Parkinson's disease (PD) is a progressive neurodegenerative disorder characterized by alpha-synuclein aggregation into Lewy bodies in the neurons. Cerebrospinal fluid (CSF) is considered the most suited source for investigating PD pathogenesis and identifying biomarkers. While microRNA (miRNA) profiling can aid in the investigation of post-transcriptional regulation in neurodegenerative diseases, information on miRNAs in the CSF of patients with PD remains limited. This review combines miRNA analysis with proteomic profiling to explore the collective impact of CSF miRNAs on the neurodegenerative mechanisms in PD. We constructed separate networks for altered miRNAs and proteomes using a bioinformatics method. Altered miRNAs were poorly linked to biological functions owing to limited information; however, changes in protein expression were strongly associated with biological functions. Subsequently, the networks were integrated for further analysis. In silico prediction from the integrated network revealed relationships between miRNAs and proteins, highlighting increased reactive oxygen species generation, neuronal loss, and neurodegeneration and suppressed ATP synthesis, mitochondrial function, and neurotransmitter release in PD. The approach suggests the potential of miRNAs as biomarkers for critical mechanisms underlying PD. The combined strategy could enhance our understanding of the complex biochemical networks of miRNAs in PD and support the development of diagnostic and therapeutic strategies for precision medicine.
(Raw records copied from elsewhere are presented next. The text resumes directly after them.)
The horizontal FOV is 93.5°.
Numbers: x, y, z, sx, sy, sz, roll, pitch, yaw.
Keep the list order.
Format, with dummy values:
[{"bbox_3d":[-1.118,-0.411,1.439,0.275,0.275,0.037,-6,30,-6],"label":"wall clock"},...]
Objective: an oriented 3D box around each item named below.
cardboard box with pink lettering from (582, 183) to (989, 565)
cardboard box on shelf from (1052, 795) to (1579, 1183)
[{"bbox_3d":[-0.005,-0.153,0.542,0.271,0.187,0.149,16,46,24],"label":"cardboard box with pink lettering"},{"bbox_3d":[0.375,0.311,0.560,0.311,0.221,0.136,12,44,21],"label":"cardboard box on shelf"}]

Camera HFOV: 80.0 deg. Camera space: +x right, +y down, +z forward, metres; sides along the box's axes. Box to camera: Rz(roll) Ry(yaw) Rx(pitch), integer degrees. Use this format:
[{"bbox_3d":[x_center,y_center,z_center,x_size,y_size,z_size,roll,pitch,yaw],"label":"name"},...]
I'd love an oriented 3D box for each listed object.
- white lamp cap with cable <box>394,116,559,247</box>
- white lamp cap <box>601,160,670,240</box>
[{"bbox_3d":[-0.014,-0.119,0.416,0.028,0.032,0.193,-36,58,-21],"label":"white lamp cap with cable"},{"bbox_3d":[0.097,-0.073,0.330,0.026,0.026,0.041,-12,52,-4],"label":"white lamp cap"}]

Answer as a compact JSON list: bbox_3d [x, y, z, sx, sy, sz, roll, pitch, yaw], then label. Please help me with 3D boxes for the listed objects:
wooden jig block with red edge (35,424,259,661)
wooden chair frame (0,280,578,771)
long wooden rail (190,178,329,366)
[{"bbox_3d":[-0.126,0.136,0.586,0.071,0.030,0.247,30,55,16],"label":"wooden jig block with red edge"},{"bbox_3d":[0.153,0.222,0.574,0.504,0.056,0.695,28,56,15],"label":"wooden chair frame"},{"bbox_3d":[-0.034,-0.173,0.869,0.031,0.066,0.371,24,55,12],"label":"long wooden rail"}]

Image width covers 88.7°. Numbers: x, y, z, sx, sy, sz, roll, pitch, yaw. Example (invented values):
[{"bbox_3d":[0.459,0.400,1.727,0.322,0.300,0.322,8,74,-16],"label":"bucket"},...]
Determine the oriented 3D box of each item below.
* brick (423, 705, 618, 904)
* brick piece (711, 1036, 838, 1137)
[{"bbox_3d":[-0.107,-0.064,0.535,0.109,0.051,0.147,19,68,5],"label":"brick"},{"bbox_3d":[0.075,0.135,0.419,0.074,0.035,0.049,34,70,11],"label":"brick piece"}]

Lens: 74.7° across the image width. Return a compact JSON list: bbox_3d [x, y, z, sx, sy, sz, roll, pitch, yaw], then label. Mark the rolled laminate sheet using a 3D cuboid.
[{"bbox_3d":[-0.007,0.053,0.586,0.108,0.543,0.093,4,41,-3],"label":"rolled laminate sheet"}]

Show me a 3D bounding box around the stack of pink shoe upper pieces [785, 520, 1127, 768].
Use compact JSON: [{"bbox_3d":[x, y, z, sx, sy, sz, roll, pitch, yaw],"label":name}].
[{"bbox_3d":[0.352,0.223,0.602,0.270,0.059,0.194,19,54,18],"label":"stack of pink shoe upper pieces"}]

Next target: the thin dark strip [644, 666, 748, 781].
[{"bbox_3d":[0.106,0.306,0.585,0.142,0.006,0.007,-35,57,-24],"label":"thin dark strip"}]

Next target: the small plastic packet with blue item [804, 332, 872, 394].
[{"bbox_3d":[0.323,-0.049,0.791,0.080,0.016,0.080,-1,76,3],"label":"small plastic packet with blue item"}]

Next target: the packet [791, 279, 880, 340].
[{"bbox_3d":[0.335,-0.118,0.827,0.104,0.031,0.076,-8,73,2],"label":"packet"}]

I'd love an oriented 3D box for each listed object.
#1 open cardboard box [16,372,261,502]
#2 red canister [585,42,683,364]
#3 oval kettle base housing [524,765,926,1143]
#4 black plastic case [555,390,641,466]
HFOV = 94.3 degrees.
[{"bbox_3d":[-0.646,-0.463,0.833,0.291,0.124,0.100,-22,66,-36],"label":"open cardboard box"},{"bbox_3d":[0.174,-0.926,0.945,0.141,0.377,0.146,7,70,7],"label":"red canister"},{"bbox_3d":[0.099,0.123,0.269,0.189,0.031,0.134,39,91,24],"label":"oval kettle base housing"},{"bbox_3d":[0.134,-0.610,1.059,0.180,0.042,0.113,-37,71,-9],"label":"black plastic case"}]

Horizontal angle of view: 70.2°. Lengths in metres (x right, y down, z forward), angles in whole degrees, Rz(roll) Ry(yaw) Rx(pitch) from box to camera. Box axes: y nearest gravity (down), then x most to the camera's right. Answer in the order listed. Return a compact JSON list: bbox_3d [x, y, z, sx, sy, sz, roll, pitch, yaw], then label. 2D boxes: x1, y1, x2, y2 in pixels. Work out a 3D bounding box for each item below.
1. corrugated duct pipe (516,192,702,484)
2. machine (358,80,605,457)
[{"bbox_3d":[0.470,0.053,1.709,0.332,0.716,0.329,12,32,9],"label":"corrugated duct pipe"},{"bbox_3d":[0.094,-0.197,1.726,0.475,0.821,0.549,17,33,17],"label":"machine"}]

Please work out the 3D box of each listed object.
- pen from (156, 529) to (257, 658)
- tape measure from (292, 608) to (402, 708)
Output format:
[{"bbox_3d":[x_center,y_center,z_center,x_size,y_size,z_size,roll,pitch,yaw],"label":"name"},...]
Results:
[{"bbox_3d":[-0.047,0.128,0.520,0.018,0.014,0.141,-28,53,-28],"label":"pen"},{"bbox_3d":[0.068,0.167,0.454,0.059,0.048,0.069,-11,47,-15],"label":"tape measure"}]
Keywords: Parkinson’s disease; cerebrospinal fluid; integrated omics; microRNA; proteomes.

Figure 1

Biological function- and disease-related miRNAomic network from ingenuity pathway analysis. (A) Network of miRNAs (associated with pathological functions in Parkinson’s disease) from the cerebrospinal fluid (CSF) of patients. (B) In silico prediction of the miRNAomic network based on alterations of the miRNAs from CSF. The color intensity reflects the confidence of the prediction.

Figure 2

Biological function- and disease-related proteomic network from ingenuity pathway analysis. (A) Network of proteins associated with the pathological functions in Parkinson’s disease in the cerebrospinal fluid (CSF) of patients. (B) In silico prediction of the proteomic network based on the alterations of proteins from CSF. The color intensity reflects the confidence of the prediction.

Figure 3

Integrated omics network analysis and prediction from ingenuity pathway analysis. (A) Integrated network of the miRNAome and proteome. (B) In silico prediction of integrated network based on alterations of miRNAs and proteins. (C,D) Analyses of diseases and biological functions in upregulated molecules (C) and downregulated molecules (D) from the integrated omics dataset. A positive activation z-score indicates the activation of the function. The color intensity reflects the confidence of the prediction.